VOTRE CONSIGNE: Dans l'extrait sur la presse russe face aux législatives françaises, recopiez mot pour mot le passage qui va de "Tout en se félicitant" jusqu'à "politique du Kremlin." inclus.

EXTRAIT À LIRE:
──────
«En dissolvant l’Assemblée nationale et en convoquant des élections législatives anticipées, Chirac a agi en fossoyeur de la majorité de droite», estime les «Izvestia», qui note qu’avec six changements de pouvoir en seize ans, la France «détient la palme de l’instabilité politique».
«Jacques Chirac était sûr de la victoire des ‘siens’. Laissons-lui le soin de déterminer à qui doit être imputée cette erreur de calcul», écrit le quotidien libéral «Sovodnia».
«Si le premier tour a vu la défaite du gouvernement d’Alain Juppé, le second tour — et les élections dans leur ensemble — ont été une défaite pour le président», souligne pour sa part le quotidien d’opposition modérée «Nezavissimaïa Gazeta», qui estime qu’en annonçant sa démission entre les deux tours, le premier ministre a obligé les Français «à choisir entre le programme des socialistes et le programme de Chirac».
Comme de juste, la presse communiste russe n’est pas en reste.
Tout en se félicitant de voir le PCF, crédité de 38 sièges de députés, «consolider ses positions sur la scène politique», la «Sovietskaïa Rossiia» s’en prend au style «hautain» du chef de l’Etat et de ses collaborateurs.
Relations bilatérales
«Les résultats du second tour ont été une défaite cuisante, non seulement pour les réactionnaires de tout poil des autres pays, mais aussi — et peut-être plus encore — pour les parents spirituels de Chirac et Juppé au Kremlin», ajoute le quotidien communiste qui — nécessité politique interne oblige — voit en Claude Chirac l’alter ego français de Tatiana Diatchenko, la fille de Boris Eltsine. Cette dernière est soupçonnée par l’opposition d’être l’une des instigatrices occultes de la politique du Kremlin.
──────
EXTRAIT DES DONNÉES:
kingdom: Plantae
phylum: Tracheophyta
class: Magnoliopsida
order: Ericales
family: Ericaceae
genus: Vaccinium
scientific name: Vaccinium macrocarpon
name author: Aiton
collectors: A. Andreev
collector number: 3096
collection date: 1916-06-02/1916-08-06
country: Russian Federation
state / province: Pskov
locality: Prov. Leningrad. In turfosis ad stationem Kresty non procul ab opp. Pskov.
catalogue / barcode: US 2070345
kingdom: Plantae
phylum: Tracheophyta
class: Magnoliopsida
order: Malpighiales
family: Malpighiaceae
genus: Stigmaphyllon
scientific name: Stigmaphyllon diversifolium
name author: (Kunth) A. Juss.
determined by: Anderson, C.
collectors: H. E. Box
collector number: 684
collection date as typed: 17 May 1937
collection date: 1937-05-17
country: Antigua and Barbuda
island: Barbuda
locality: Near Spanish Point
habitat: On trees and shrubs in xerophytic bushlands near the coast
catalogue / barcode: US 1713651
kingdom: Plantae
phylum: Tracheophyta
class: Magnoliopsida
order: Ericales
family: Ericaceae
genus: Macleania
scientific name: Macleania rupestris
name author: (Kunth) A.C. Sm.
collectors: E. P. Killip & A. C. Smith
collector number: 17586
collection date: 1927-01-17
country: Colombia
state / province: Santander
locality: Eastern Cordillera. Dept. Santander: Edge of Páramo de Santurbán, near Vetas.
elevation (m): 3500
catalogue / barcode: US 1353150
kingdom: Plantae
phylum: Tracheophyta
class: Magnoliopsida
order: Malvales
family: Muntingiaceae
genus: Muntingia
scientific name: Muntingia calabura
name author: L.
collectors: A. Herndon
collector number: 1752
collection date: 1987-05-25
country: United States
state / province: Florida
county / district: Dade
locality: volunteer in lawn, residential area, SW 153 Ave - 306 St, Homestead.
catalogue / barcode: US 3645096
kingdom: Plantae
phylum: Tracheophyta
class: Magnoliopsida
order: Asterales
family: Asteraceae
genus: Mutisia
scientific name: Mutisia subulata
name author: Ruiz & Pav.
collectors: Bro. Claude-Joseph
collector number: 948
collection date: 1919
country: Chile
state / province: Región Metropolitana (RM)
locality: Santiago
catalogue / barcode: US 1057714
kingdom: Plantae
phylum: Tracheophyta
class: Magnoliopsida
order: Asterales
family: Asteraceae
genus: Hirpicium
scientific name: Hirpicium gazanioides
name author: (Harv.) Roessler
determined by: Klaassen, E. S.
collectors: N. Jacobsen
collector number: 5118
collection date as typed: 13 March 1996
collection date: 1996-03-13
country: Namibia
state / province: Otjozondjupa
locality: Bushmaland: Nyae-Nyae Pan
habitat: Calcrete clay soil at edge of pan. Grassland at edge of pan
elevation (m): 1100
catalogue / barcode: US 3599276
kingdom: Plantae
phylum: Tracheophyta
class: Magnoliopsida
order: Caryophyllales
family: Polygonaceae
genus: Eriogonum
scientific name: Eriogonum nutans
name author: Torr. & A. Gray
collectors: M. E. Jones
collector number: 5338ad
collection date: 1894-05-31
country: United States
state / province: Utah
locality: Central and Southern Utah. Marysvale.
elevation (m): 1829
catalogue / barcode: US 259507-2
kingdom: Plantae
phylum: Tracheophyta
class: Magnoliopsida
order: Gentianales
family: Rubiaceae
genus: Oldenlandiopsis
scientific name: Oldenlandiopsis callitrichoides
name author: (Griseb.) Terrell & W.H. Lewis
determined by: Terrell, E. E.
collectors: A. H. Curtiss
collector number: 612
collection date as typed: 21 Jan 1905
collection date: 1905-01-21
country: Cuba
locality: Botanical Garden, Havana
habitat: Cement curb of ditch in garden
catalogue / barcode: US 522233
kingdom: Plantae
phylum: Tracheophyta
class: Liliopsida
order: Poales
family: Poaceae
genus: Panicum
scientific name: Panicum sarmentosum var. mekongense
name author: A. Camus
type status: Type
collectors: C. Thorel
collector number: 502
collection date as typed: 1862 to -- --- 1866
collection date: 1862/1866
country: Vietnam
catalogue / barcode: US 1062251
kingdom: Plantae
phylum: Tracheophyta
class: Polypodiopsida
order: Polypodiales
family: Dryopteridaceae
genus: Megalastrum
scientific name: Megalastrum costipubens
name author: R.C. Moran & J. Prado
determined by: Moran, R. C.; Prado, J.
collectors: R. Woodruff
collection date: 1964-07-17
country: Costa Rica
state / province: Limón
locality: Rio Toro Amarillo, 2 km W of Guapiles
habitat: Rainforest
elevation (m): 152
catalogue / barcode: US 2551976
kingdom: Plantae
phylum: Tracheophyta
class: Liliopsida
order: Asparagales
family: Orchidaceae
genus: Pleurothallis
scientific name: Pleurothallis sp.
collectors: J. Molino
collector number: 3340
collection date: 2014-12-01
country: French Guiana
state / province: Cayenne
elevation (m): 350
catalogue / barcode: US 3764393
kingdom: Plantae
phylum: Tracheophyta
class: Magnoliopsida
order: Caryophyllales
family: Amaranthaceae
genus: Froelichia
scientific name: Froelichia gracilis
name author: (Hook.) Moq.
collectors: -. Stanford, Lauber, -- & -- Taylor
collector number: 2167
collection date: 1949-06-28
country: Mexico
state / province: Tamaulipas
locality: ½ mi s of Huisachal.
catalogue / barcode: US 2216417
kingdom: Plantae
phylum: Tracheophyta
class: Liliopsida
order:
──────
RÉPONSE ATTENDUE:
Tout en se félicitant de voir le PCF, crédité de 38 sièges de députés, «consolider ses positions sur la scène politique», la «Sovietskaïa Rossiia» s’en prend au style «hautain» du chef de l’Etat et de ses collaborateurs.
Relations bilatérales
«Les résultats du second tour ont été une défaite cuisante, non seulement pour les réactionnaires de tout poil des autres pays, mais aussi — et peut-être plus encore — pour les parents spirituels de Chirac et Juppé au Kremlin», ajoute le quotidien communiste qui — nécessité politique interne oblige — voit en Claude Chirac l’alter ego français de Tatiana Diatchenko, la fille de Boris Eltsine. Cette dernière est soupçonnée par l’opposition d’être l’une des instigatrices occultes de la politique du Kremlin.